What to do —
Copy the material between the lines holding "### VM Provision Task (miq\_provision)" and "### Rate Limiting ✅", inclusive, and reproduce it with no changes.

The input —
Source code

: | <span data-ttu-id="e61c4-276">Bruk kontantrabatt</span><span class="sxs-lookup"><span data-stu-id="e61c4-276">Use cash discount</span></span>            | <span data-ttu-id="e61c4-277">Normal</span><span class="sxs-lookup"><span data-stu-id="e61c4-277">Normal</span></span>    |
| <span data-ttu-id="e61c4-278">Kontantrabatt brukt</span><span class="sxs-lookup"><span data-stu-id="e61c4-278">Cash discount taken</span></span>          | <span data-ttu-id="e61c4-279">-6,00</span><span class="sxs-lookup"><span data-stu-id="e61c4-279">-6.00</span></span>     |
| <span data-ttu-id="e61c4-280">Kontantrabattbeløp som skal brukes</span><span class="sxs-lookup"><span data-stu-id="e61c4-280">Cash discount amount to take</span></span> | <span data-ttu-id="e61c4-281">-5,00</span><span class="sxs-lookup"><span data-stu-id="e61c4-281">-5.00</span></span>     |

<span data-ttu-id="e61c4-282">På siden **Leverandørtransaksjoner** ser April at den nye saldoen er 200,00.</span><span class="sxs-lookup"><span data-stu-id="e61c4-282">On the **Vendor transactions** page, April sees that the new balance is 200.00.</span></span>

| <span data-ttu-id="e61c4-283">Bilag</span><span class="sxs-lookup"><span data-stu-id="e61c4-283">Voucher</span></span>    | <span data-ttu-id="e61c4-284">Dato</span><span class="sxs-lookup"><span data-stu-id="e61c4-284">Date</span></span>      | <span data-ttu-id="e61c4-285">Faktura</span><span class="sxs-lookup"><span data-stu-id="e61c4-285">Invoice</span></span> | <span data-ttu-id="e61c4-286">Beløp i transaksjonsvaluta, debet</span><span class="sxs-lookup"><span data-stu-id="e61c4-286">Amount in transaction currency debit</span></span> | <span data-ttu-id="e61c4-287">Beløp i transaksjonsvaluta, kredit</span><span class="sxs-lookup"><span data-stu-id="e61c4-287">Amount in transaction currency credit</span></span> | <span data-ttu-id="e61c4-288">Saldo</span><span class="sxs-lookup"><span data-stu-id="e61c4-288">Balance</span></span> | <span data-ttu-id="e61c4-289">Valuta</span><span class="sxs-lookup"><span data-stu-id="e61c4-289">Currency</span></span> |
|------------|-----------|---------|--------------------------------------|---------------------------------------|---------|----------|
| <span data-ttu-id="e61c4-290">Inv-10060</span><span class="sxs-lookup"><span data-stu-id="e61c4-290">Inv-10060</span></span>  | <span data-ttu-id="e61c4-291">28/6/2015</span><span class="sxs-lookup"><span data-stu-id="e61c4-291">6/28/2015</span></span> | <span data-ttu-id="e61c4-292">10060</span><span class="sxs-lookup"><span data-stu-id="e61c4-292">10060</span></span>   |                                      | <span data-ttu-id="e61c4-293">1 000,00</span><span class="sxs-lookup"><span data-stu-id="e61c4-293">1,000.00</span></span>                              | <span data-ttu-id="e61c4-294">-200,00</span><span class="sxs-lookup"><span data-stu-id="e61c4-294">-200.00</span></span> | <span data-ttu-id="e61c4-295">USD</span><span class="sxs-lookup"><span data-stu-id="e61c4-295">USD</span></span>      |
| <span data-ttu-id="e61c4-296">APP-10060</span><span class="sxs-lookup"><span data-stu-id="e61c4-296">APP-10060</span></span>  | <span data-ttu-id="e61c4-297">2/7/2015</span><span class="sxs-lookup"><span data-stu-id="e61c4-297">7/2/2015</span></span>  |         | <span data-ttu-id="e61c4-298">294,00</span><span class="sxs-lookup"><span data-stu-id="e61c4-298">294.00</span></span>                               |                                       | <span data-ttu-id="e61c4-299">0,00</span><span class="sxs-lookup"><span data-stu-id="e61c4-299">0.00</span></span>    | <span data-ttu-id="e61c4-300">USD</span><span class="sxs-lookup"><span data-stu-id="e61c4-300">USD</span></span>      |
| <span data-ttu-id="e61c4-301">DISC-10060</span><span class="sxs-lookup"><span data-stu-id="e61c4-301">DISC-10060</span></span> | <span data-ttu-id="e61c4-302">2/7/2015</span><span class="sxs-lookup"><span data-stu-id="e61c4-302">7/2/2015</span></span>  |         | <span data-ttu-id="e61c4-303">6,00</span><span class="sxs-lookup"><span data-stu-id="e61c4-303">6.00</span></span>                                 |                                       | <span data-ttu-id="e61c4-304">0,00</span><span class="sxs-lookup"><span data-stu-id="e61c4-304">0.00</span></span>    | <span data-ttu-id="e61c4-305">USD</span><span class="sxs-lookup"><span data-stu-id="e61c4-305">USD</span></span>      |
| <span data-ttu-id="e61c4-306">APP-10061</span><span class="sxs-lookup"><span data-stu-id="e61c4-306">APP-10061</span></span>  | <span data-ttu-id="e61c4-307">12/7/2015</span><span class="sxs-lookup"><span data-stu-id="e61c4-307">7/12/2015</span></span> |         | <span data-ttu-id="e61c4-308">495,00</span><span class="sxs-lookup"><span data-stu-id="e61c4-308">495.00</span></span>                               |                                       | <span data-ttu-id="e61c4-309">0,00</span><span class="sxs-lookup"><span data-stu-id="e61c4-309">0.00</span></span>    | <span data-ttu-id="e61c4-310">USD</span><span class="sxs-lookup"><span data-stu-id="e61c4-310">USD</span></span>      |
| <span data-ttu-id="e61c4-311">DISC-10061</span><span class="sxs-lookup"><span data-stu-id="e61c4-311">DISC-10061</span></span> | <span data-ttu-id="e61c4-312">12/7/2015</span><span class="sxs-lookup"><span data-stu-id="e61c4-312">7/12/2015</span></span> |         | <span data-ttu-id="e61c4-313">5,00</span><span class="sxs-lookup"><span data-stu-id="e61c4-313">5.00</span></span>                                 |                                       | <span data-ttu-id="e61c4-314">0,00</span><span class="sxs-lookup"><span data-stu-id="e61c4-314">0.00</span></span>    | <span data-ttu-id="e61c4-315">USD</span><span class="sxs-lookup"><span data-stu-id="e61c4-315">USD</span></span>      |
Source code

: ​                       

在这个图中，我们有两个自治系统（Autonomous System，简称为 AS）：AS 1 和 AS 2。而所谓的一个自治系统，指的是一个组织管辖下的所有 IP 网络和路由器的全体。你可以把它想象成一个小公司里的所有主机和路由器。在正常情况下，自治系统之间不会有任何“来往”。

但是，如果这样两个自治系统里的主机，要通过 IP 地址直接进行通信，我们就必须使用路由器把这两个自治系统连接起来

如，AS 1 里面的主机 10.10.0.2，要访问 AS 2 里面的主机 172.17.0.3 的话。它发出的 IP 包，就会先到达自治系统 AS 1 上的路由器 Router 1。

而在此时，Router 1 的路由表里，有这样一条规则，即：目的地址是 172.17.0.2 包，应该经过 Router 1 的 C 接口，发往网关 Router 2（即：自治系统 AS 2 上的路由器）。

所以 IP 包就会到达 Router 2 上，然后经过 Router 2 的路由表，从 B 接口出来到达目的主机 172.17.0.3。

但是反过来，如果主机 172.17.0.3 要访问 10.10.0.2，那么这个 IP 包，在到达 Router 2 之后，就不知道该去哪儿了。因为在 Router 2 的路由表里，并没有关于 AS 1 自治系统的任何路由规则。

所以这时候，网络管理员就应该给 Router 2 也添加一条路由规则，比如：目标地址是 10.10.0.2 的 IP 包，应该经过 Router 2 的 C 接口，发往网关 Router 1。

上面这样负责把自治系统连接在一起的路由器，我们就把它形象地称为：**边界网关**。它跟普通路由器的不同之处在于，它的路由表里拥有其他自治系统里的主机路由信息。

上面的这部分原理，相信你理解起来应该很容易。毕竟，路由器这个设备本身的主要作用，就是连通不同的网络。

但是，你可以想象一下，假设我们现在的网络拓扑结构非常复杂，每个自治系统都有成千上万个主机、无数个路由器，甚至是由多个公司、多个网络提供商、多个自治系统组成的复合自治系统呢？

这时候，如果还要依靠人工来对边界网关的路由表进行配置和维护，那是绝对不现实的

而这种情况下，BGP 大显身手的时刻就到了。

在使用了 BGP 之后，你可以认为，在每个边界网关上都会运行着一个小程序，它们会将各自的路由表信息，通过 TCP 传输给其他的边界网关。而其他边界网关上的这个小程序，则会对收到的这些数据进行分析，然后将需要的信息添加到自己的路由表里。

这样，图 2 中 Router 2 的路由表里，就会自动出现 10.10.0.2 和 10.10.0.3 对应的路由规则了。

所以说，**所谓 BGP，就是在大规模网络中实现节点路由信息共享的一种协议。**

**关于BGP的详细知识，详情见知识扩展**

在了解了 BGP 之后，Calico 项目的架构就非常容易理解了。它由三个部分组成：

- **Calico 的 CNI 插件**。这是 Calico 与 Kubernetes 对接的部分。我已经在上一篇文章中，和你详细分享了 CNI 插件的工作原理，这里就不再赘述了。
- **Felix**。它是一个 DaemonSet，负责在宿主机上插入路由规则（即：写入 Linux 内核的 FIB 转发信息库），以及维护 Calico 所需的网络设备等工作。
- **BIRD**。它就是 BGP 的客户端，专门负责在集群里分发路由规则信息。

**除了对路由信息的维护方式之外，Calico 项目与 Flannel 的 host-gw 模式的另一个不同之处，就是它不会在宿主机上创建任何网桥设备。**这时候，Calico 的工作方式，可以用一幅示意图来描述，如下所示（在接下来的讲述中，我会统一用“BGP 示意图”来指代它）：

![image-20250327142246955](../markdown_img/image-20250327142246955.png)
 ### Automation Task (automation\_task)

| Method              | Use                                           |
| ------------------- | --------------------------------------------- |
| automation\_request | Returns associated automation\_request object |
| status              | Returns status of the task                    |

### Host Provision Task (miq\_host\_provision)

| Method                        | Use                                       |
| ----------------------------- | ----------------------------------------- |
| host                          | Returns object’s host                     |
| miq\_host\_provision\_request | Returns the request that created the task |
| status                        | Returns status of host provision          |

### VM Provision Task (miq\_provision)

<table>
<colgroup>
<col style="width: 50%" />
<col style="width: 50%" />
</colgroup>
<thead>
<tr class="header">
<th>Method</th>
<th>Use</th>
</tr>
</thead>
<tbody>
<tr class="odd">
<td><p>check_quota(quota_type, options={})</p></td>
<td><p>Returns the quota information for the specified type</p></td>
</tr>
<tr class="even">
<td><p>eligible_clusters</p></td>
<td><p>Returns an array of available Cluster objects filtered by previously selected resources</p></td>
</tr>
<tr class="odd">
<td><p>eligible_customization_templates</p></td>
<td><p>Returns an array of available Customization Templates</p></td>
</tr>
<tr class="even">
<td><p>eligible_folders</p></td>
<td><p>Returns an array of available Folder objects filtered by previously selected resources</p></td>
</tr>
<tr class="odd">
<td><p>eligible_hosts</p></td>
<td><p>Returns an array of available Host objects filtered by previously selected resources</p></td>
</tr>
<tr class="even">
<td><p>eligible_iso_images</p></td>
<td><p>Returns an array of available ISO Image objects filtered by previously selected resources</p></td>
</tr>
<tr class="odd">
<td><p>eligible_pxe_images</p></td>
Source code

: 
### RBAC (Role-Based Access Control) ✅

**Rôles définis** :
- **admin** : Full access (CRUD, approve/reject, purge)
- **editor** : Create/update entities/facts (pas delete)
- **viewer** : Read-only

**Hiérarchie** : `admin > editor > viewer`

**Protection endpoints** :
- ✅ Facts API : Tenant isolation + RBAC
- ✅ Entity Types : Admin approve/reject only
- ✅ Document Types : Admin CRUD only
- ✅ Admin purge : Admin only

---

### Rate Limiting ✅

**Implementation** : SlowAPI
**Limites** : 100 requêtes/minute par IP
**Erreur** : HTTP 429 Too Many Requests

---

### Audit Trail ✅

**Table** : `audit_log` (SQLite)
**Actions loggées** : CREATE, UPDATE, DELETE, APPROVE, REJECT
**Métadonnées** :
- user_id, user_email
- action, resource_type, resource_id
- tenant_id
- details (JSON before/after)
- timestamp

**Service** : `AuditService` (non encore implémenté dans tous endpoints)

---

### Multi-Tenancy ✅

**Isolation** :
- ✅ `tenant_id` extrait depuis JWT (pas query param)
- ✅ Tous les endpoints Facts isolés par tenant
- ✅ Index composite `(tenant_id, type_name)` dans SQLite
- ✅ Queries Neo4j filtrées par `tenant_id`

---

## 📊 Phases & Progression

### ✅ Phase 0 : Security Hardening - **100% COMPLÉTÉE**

Written answer —
### VM Provision Task (miq\_provision)

<table>
<colgroup>
<col style="width: 50%" />
<col style="width: 50%" />
</colgroup>
<thead>
<tr class="header">
<th>Method</th>
<th>Use</th>
</tr>
</thead>
<tbody>
<tr class="odd">
<td><p>check_quota(quota_type, options={})</p></td>
<td><p>Returns the quota information for the specified type</p></td>
</tr>
<tr class="even">
<td><p>eligible_clusters</p></td>
<td><p>Returns an array of available Cluster objects filtered by previously selected resources</p></td>
</tr>
<tr class="odd">
<td><p>eligible_customization_templates</p></td>
<td><p>Returns an array of available Customization Templates</p></td>
</tr>
<tr class="even">
<td><p>eligible_folders</p></td>
<td><p>Returns an array of available Folder objects filtered by previously selected resources</p></td>
</tr>
<tr class="odd">
<td><p>eligible_hosts</p></td>
<td><p>Returns an array of available Host objects filtered by previously selected resources</p></td>
</tr>
<tr class="even">
<td><p>eligible_iso_images</p></td>
<td><p>Returns an array of available ISO Image objects filtered by previously selected resources</p></td>
</tr>
<tr class="odd">
<td><p>eligible_pxe_images</p></td>
Source code

: 
### RBAC (Role-Based Access Control) ✅

**Rôles définis** :
- **admin** : Full access (CRUD, approve/reject, purge)
- **editor** : Create/update entities/facts (pas delete)
- **viewer** : Read-only

**Hiérarchie** : `admin > editor > viewer`

**Protection endpoints** :
- ✅ Facts API : Tenant isolation + RBAC
- ✅ Entity Types : Admin approve/reject only
- ✅ Document Types : Admin CRUD only
- ✅ Admin purge : Admin only

---

### Rate Limiting ✅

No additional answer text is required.